Adele also muddies this question and Richards’ answer too. Adele and Rihanna’s processes aren’t really comparable. Adele, for one thing, is a songwriter. And she tends to write with a single writing partner each time, finding the collaborative process useful. Keith Richards and Mick Jagger also write together, so should we assume that they are inferior artists too?

After all, I’m going to guess that you’d rather listen to a Rolling Stones album than one of their solo works. And anyway, the early part of The Rolling Stones’ career was largely built on covers and songs written by other people, so I’m not sure how much stone throwing should be going on here.

“Fair enough”, replied the interviewer, incorrectly. “What do you make of music nowadays?”

“Music nowadays” is a very unspecific term, isn’t it? But whatever, vagueness allows the interviewee to decide what the question means. So what, in the opinion of Keith Richards, constitutes “music nowadays”?

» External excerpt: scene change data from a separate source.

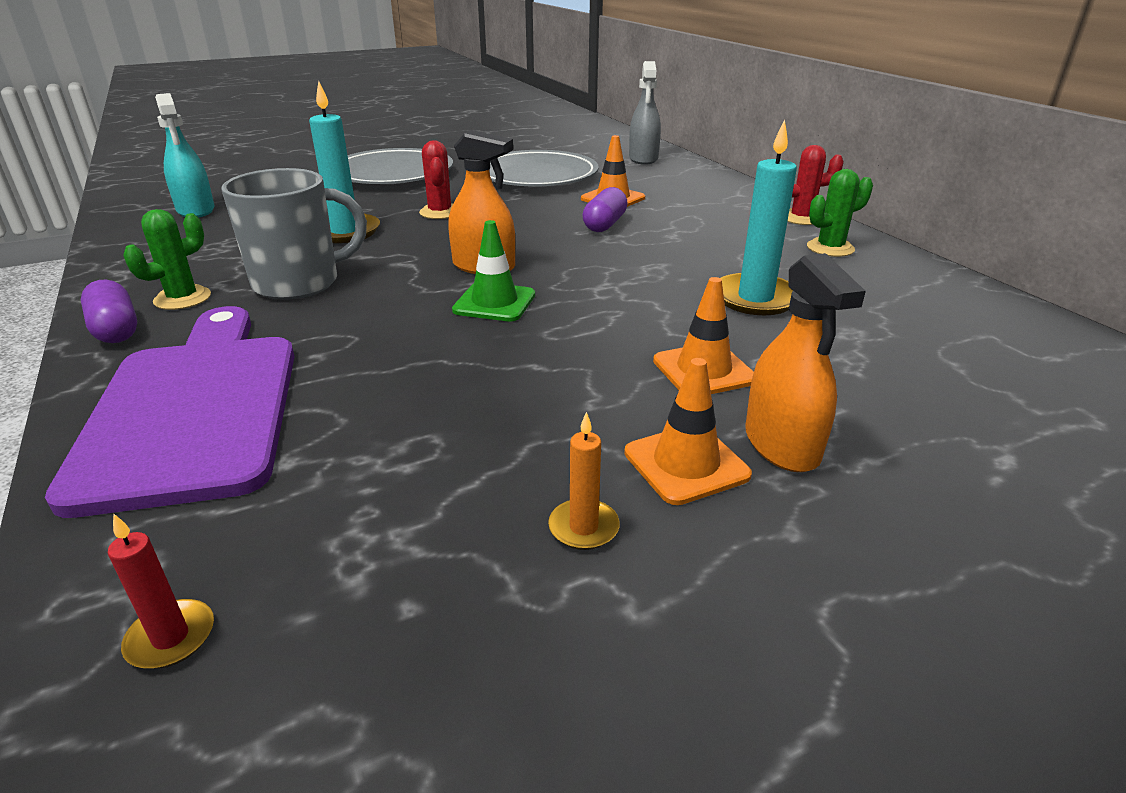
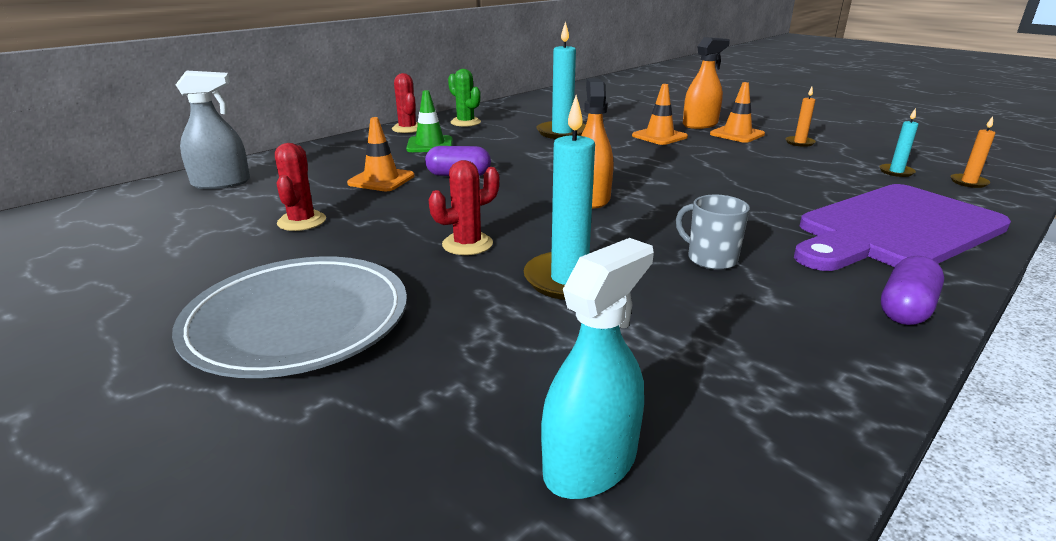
camera: 110 degrees left, 5 degrees down
(171, 637) = (968, 182): red candle -> orange candle
(182, 298) = (817, 304): green cactus -> none
(299, 283) = (710, 259): grey mug -> grey mug, size x0.56
(321, 560) = (896, 172): none -> turquoise candle
(494, 302) = (647, 184): green traffic cone -> green traffic cone (430, 145)
(537, 176) = (302, 221): grey plate -> red cactus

“It goes round in cycles”, he began. “We’re in the midst of a heavy-duty showbiz period, even stronger than when we killed it last time. ‘The X-Factor’ and all this competition shit. It’s just for people who want to be famous. Well, if it’s fame you want, good luck. You’d better learn to live with it”.

Did The Rolling Stones “kill” the previous “heavy-duty showbiz” period? I’m not sure how history views that war. Still, maybe he’s right that we now have a young generation of artists who are simply waiting around for their turn at fame, expecting that to just happen, while being unwilling to respect the hard graft behind true artistry – or even the compromised artistry of co-songwriters Keith Richards and Mick Jagger.

Though, it’s possible one reason so few ‘X-Factor’ finalists actually sustain long-term careers is the post-show realisation of how much work goes into it such a thing. “You’d better learn to live with it”, is probably sound advice. “Be careful what you wish for”, might also fit.

Of course, for those that want to put the work in, it’s a lot harder to set yourself up in London today while you perfect your act, as The Stones did in the early 60s. “I know that Brian [Jones] and Keith were [at home] all day, while I was going to the LSE”, said Jagger of their early days. “And it was definitely a time when we were working hard, learning the blues, endlessly, all night… imbibing it. It was a major part of the band coming together”.

Of course, pointed out the interviewer, that kind of existence isn’t possible now, so is Jagger aware of how lucky they were?

“We were just living a student lifestyle”, shrugged Jagger. “There were lots of other people living that kind of lifestyle back then. We didn’t think we were particularly lucky. During those days we hardly had any money at all. Our parents used to give us some, like if we’d spent too much money in the pub and didn’t have enough for food, know what I mean?”

I think we can take that as a “no”. An existence where you just needed the occasional loan for a sandwich sounds delightful. But with those days gone, perhaps it’s easier to see why some try to sidestep the hard part of making it in music, and why the few who succeed in doing so employ others to ensure their work is as good as it can be when they get there.